------ Extracted records ------
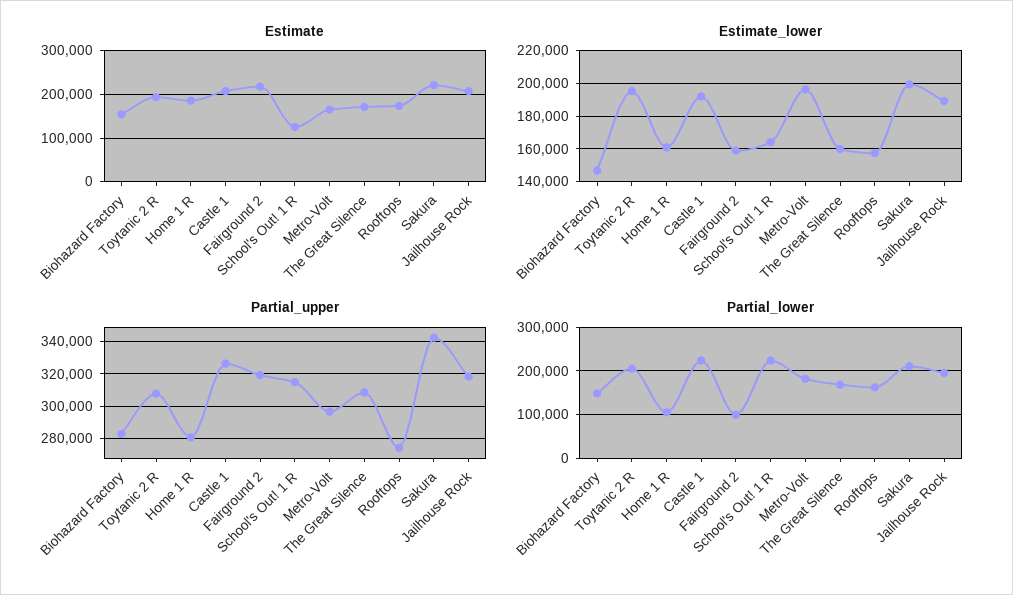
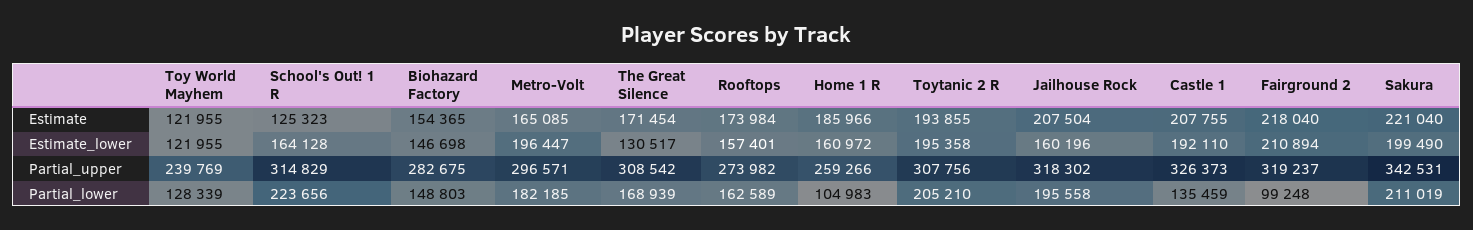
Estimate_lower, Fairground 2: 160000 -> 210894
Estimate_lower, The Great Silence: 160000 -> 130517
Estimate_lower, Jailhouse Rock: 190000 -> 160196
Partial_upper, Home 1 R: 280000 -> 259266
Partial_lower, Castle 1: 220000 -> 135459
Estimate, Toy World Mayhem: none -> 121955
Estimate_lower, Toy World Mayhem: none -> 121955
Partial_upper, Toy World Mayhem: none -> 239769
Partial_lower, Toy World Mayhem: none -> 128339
------
------ Extracted records ------
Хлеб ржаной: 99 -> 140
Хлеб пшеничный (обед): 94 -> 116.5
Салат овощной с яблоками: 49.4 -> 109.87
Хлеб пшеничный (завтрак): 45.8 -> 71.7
------
------ Extracted records ------
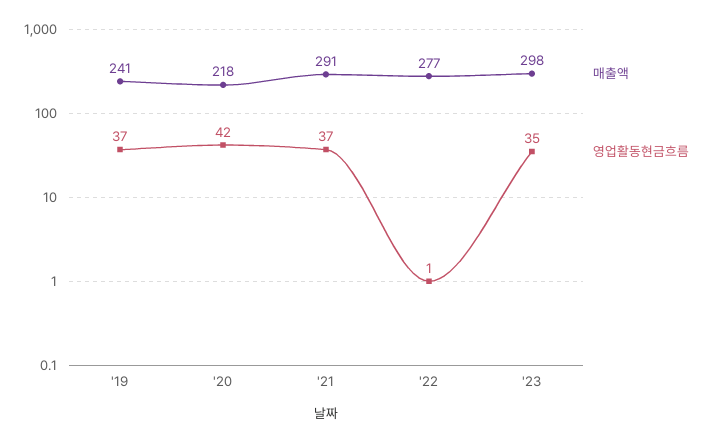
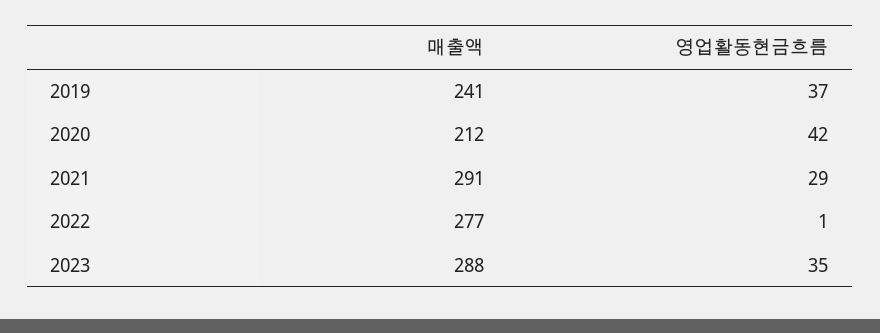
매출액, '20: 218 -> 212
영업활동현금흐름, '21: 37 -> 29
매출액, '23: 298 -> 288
------
▶ [Job item] The count of lines above that include the string "none" is the sole expected answer.

▶ [Exercise answer] 4